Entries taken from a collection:
---
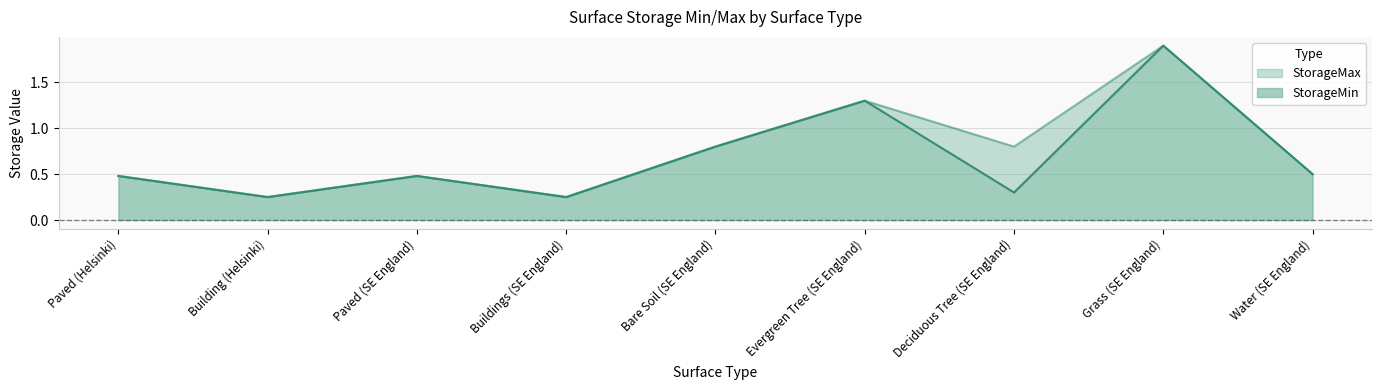

At which label does StorageMax reach its peak?

Grass (SE England)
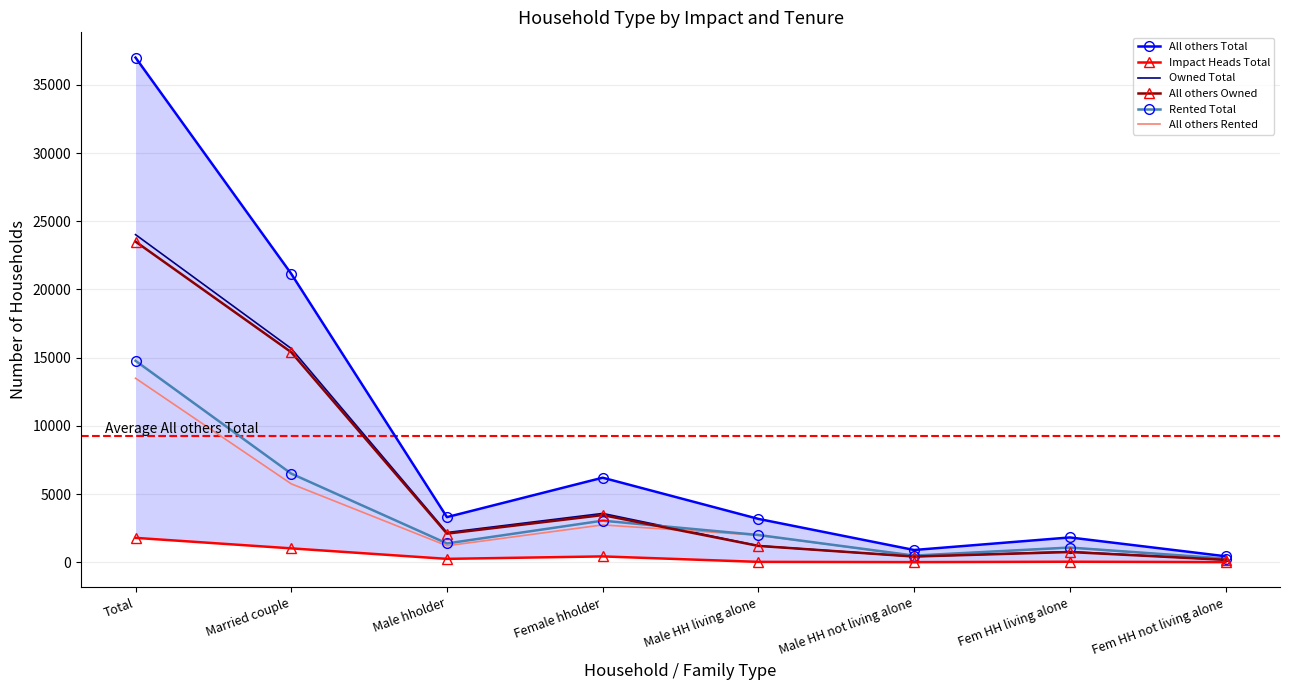

How many lines are shown in the chart?

6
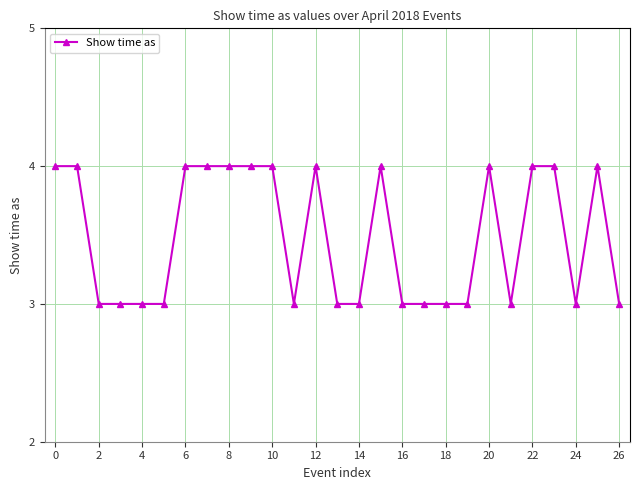

True or false: the data has more than 0 interior local peaks.

True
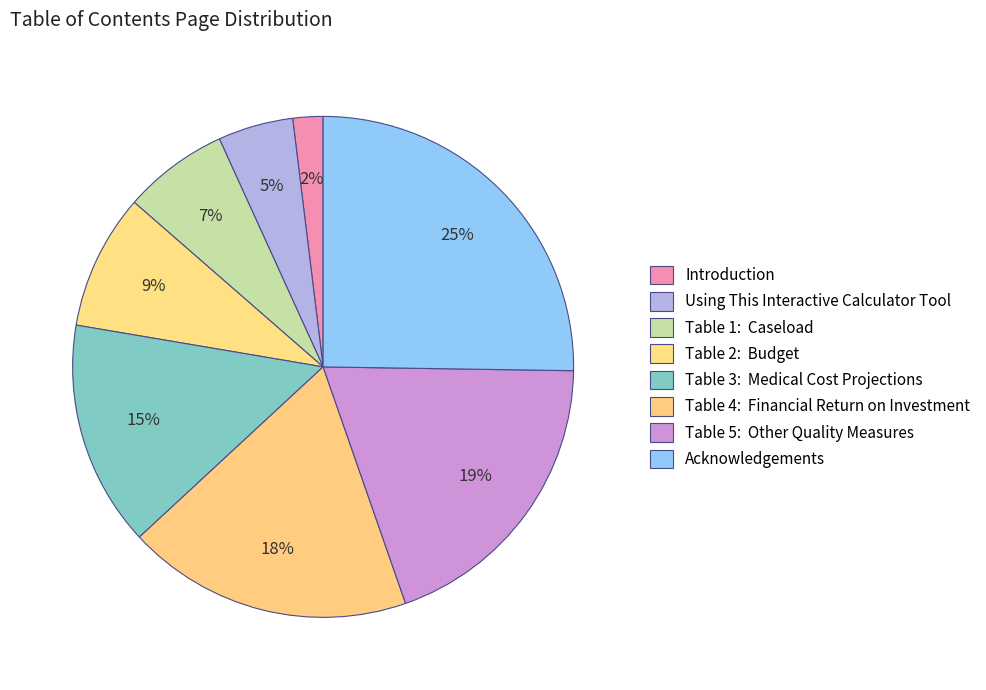

How many segments does this pie chart have?

8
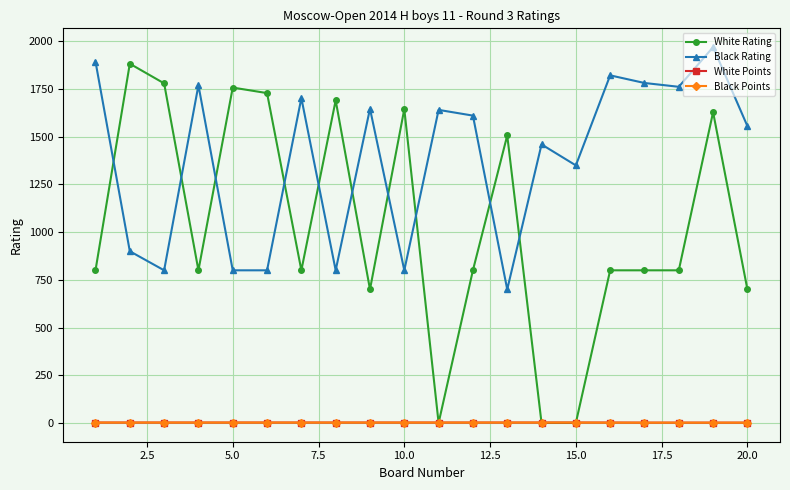

Which series has the widest spread of values?

White Rating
---
What is expected: Format the listing above as a JSON list of strings, one per line with blank lines dropped, and omit the pictures.

Solution for this exercise:
[
  "At which label does StorageMax reach its peak?",
  "Grass (SE England)",
  "How many lines are shown in the chart?",
  "6",
  "True or false: the data has more than 0 interior local peaks.",
  "True",
  "How many segments does this pie chart have?",
  "8",
  "Which series has the widest spread of values?",
  "White Rating"
]